The drummer by the waterfall
At the edge of a great waterfall stood a small village.
Travellers passed through from time to time, bringing stories from distant lands.
The villagers loved these stories.
They spoke of grand cities beyond the oceans. They admired foreign fashions, foreign music and foreign inventions. Every new traveller was welcomed and listened to carefully.
Among them lived a young drummer.
Each evening he sat beneath a wild fig tree and played his drum as the mist from the waterfall drifted through the valley.
The villagers barely noticed.
After all, he was only the son of a fisherman.
One day, a traveller passing through the village stopped to listen.
Then another.
And another.
Soon people were arriving from distant places carrying notebooks, cameras and curiosity.
They crossed mountains and rivers just to hear the drummer play.
The villagers were puzzled.
“What do they hear that we do not?” asked the village elder.
An old woman selling fruit beside the market smiled.
“They hear what we stopped listening to.”
The elder frowned.
The old woman pointed towards the waterfall.
“Every day we hear its thunder and think nothing of it.

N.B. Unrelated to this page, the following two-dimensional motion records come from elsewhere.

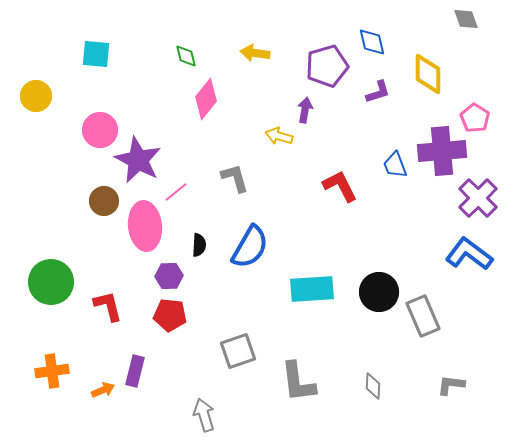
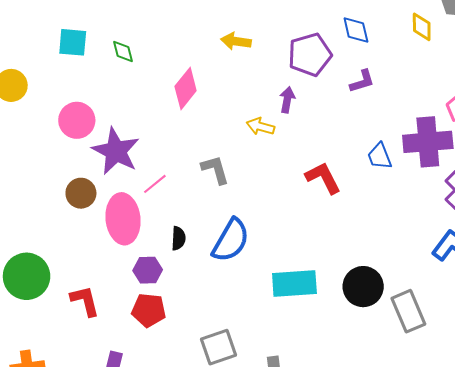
green diamond: (186, 56) -> (123, 52), moved
yellow diamond: (428, 74) -> (422, 27), moved, size x0.7

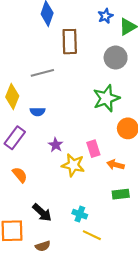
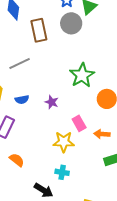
gray circle: (116, 58) -> (71, 23), moved
purple star: (56, 145) -> (52, 102), moved
cyan cross: (80, 214) -> (62, 172), moved

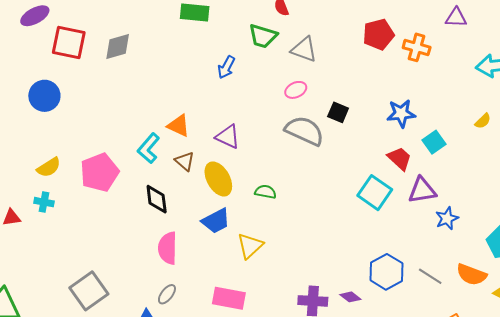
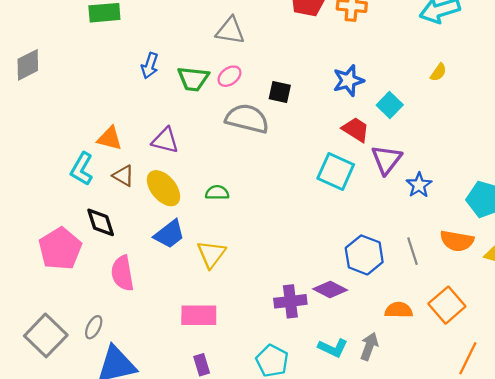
green trapezoid: (263, 36) -> (193, 79), moved
pink pentagon: (99, 172) -> (60, 249), moved
purple triangle: (422, 190) -> (386, 160), turned -32
gray line: (430, 276) -> (413, 251), turned 50
gray ellipse: (167, 294) -> (94, 327), moved
purple diamond: (350, 297) -> (330, 289), size x1.4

Yet travellers journey for weeks to see it.”
She then pointed towards the young man beneath the fig tree.
“And every evening we hear his drum and think nothing of it.”
Word of the drummer spread.
His rhythms travelled to distant cities.
His songs crossed oceans.
One season, the village square became too small to hold all the visitors.
The elder watched as strangers danced to a rhythm born beside their own waterfall.
“How did this happen?” he asked.
The old woman laughed.
“It did not happen overnight.”
“What do you mean?”
“The drum was always special.”
She looked around the village.
“The miracle is not that the world discovered it.”
She paused.
“The miracle is that we finally did.”